Population ANI, popANI, measures changes in the shared allelic composition of two communities. The population ANI between two communities deviates away from 1.0 if those communities share no common allele at a given position.

Subpopulation ANI

Subpopulation ANI, subpopANI, also measures changes in the shared allelic composition of two communities. However, subpopANI deviates away from 1.0 if those two communities do not share all the exact same alleles at a given position. As such, it is much more sensitive changes in positions where more than two alleles are present in the community.

As an example, please refer to the following table displaying when each ANI measurement would deviated away from 1.0:

Strains

It has been said that "there is no universally accepted definition for the terms 'strain', 'variant', and 'isolate' in the virology community, and most virologists simply copy the usage of terms from others".1

For the purposes of Lorikeet, A strain is a genetic variant or subtype of a microorganism (e.g., a virus, bacterium or fungus). Within a microbial community, multiple strains of the same species can be present and can be measured by analyzing what variants are present in the community when compared to some reference genome. Ideally, this reference genome has been created from the microbial community being examined but this is not always possible.

Variant

Variants are the main tool with which we have to observe strains. They represent changes in our community compared to some reference genome. Variant can come in a variety of forms but the main three that Lorikeet identifies are:

SNPs

Single nucleotide polymorphisms (SNPs) represent single point changes against a reference. For example, the reference might contain an "A" at position 100 on contig 1, whilst a SNP at this position might suggest that a "G" is instead present here. SNPs are common and represent the vast majority of variants found within a community.

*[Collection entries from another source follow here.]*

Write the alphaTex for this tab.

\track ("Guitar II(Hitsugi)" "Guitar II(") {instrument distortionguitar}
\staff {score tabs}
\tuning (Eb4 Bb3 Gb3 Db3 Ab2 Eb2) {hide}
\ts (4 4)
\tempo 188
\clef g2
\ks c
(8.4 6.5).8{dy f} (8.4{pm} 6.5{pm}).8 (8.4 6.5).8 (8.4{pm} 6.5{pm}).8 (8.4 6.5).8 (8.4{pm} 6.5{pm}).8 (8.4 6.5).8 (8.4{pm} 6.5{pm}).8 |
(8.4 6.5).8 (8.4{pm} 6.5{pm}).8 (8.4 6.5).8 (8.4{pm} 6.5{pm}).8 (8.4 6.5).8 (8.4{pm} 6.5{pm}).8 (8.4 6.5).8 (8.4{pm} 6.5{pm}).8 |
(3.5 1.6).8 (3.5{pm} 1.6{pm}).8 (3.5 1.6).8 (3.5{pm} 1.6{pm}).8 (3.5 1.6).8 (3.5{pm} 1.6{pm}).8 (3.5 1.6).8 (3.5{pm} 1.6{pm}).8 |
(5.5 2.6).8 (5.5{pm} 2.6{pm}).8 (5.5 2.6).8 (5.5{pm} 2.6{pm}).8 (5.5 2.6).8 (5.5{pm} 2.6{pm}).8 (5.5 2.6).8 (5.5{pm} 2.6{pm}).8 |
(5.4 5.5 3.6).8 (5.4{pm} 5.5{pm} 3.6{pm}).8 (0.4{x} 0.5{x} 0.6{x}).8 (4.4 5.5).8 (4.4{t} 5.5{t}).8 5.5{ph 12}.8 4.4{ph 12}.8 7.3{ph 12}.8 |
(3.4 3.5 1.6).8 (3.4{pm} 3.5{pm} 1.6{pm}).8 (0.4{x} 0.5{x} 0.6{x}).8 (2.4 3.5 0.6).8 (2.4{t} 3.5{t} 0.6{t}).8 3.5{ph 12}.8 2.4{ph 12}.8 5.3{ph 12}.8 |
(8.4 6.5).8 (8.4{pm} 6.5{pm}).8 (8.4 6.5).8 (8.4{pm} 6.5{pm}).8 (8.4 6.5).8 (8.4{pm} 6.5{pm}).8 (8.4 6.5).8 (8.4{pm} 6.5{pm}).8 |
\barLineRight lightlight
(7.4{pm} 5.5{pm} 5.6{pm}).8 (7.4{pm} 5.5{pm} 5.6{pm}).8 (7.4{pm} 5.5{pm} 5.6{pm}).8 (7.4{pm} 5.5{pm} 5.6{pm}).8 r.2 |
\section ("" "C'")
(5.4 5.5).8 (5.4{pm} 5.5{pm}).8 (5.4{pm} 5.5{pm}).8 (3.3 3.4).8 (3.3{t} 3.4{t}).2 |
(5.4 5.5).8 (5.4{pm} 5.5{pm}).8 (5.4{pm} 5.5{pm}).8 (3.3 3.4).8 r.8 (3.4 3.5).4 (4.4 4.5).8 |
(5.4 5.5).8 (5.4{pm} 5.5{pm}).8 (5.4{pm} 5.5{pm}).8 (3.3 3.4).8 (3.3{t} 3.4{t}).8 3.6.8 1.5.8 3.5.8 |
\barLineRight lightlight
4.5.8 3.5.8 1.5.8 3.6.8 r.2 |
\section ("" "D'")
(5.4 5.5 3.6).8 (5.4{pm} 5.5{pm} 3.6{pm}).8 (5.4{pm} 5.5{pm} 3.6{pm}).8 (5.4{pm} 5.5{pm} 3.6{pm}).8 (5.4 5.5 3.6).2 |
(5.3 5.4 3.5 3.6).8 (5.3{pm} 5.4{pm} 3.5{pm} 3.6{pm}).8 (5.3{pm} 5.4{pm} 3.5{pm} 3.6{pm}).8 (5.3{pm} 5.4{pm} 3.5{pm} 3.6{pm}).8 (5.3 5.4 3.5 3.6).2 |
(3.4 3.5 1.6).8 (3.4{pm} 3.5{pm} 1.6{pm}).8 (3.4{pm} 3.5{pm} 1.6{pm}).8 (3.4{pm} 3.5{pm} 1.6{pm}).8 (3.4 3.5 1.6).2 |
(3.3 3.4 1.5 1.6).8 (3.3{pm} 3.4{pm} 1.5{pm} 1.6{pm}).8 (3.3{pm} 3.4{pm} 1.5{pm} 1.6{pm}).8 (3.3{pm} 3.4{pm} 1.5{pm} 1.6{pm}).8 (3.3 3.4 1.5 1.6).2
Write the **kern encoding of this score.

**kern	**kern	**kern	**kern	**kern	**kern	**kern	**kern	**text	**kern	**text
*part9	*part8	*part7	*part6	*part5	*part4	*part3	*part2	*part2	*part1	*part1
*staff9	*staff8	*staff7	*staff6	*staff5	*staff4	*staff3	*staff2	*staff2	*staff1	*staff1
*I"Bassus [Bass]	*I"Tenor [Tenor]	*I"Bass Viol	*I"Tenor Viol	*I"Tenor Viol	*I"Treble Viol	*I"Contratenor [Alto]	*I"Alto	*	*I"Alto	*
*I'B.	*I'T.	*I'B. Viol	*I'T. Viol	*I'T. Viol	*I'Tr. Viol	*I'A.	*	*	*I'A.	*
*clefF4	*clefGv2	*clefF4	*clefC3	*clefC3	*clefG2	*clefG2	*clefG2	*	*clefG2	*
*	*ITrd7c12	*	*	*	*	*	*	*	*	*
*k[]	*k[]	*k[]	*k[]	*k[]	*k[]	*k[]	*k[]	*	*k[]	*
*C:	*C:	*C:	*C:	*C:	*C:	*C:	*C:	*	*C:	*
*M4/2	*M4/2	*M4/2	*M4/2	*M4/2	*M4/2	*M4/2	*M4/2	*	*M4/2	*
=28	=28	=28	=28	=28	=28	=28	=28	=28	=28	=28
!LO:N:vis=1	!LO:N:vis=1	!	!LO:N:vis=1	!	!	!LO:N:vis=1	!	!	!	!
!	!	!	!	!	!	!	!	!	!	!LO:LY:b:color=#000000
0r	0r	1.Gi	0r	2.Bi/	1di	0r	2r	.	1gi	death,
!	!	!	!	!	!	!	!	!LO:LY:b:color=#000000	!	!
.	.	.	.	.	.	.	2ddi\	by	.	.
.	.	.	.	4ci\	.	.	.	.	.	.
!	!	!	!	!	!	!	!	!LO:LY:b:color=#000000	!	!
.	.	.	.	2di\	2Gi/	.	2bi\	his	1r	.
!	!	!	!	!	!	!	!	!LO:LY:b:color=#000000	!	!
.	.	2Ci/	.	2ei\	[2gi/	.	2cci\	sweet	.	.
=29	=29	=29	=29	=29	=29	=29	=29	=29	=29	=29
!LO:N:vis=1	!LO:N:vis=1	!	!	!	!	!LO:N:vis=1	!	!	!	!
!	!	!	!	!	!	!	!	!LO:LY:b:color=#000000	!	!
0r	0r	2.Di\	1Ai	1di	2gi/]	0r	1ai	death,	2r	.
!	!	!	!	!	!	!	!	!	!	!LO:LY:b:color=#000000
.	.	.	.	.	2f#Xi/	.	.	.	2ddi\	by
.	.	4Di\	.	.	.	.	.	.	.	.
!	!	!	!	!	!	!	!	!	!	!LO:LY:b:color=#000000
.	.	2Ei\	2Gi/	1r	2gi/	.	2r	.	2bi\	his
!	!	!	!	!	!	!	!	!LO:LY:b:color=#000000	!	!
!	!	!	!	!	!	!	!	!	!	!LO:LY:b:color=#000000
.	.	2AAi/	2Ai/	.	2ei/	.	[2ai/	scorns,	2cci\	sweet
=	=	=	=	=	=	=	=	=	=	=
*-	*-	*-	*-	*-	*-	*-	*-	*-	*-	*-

If a SNP occurs within a coding region then it can be classified as either synonymous (No change in the encoded protein) or non-synonymous (changes the encoded protein).

INDELs

Insertions and Deletions (INDELs) represent a much more destructive form of variant. Insertions represent positions where bases have been "inserted" compared to the reference, while deletion represent "deleted" bases. INDELs can be small (only a couple of bases) or large (100s of bases), but even small INDELs can completely destroy a coding region.

MNVs

Multinucleotide variants (MNVs) sit somewhere between a SNP and an INDEL. They represent multiple nucleotide changes that are consistently seen with each other. MNVs can be a short chain of SNPs, or SNPs and INDELs.

Variant Group

A variant group is a set of variants that appear to cluster together across samples. This suggests that these variants are typically seen together in the same organism. A variant group does not usually represent a strain, as strains are built from multiple variant groups.